C’est ainsi qu’on obtient l’alpha. On fait simplement de meilleurs calculs que la plupart des gens. Pas besoin de lire le journal. Pas besoin de regarder la télé. Il suffit d’examiner les chiffres.
Certes, il y a toujours une part de suppositions. Et un peu d’opinion propre. Il faudrait s’intéresser au business model, et aux gens qui gèrent l’entreprise. Au produit également. Ce sont-là des avis qualitatifs.
Vous aurez parfois raison et parfois tort. Mais – à la marge – vous ferez une meilleure sélection boursière que l’investisseur moyen. Avec un peu de chance en plus, vous obtiendrez un meilleur résultat.
Parier sur le beta
Maintenant, passons à une meilleure manière de battre le marché : le beta.
Il est difficile de battre le marché en se concentrant sur l’alpha… et la plupart de ceux qui s’y essaient échouent. C’est pour cela que nous recherchons des opportunités d’engranger des rendements supérieurs à la moyenne lorsque les marchés passent à des extrêmes « inefficients ».
C’est là que je concentre vraiment mon attention, parce que je n’ai pas assez de patience pour l’analyse des actions. On peut obtenir du beta en sortant simplement du marché boursier lorsqu’il est à un sommet historique… pour y revenir lorsqu’il est à un plus bas historique. Ce n’est pas un timing très fin. Mais cela fonctionne.
Prises ensemble, les actions ne valent quasiment jamais vraiment un PER de plus de 20. La seule exception, c’est lorsqu’on a une économie en croissance rapide. On peut alors s’attendre à ce que le flux de revenus augmente.
Si le marché cote plus de 20 fois les revenus, cela dit, il y a probablement plus de chances de baisse que de hausse.
Le PER est une mesure très grossière du marché. Les bénéfices peuvent être définis de plusieurs manières. L’industrie financière préfère les bénéfices attendus que les bénéfices déclarés.
Les bénéfices déclarés eux-mêmes sont sujets à pas mal de manipulations. Lorsque les taux d’intérêt sont artificiellement bas, par exemple, les bénéfices sont plus avantageux. Par ailleurs, les entreprises déclarent souvent des bénéfices pro forma – obtenus en arrangeant les comptes – plutôt que les bénéfices répondant aux normes comptables exigées par le fisc.

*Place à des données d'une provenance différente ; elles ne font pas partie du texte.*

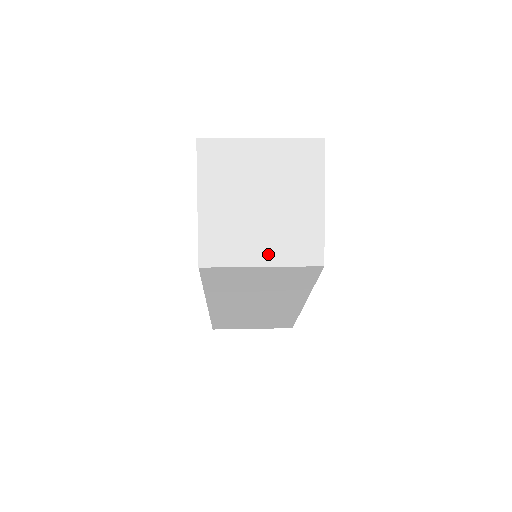
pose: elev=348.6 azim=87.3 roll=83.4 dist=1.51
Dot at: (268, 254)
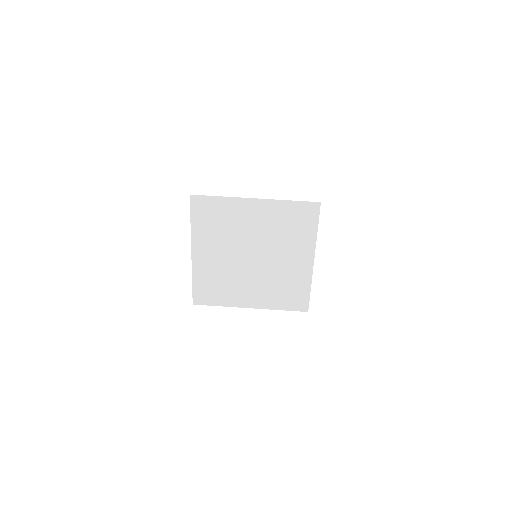
Dot at: (256, 299)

Lorsqu’on fait de l’analyse alpha, il faut creuser le bilan comptable et farfouiller jusqu’à comprendre ce qu’il se passe vraiment.
L’analyse beta est différente : on observe l’ensemble du tableau. On peut par exemple examiner la valeur totale du marché par rapport au PIB.
C’est ainsi que Warren Buffett préfère agir. Dans un entretien avec le magazine Fortune en 2001, il déclarait que regarder la capitalisation boursière totale par rapport au PIB était « probablement la meilleure mesure possible de l’état des valorisations à un moment donné ». Cette approche élimine le problème de la manipulation des bénéfices. C’est ma méthode préférée à moi aussi.
On peut également déterminer quand un marché est trop élevé en observant ce que Keynes appelait les « esprits animaux ». C’est une très bonne expression, parce qu’elle va au cœur de la manière dont la plupart des gens investissent vraiment – comme des animaux primitifs… mus plus par la crainte et l’avidité que par des calculs rationnels.
Lorsque les esprits animaux sont lâchés, les marchés – obligations, actions, art contemporain, immobilier – entrent en territoire de bulle. C’est à ce moment-là qu’il faut vendre, plutôt que tenter de détecter le sommet absolu.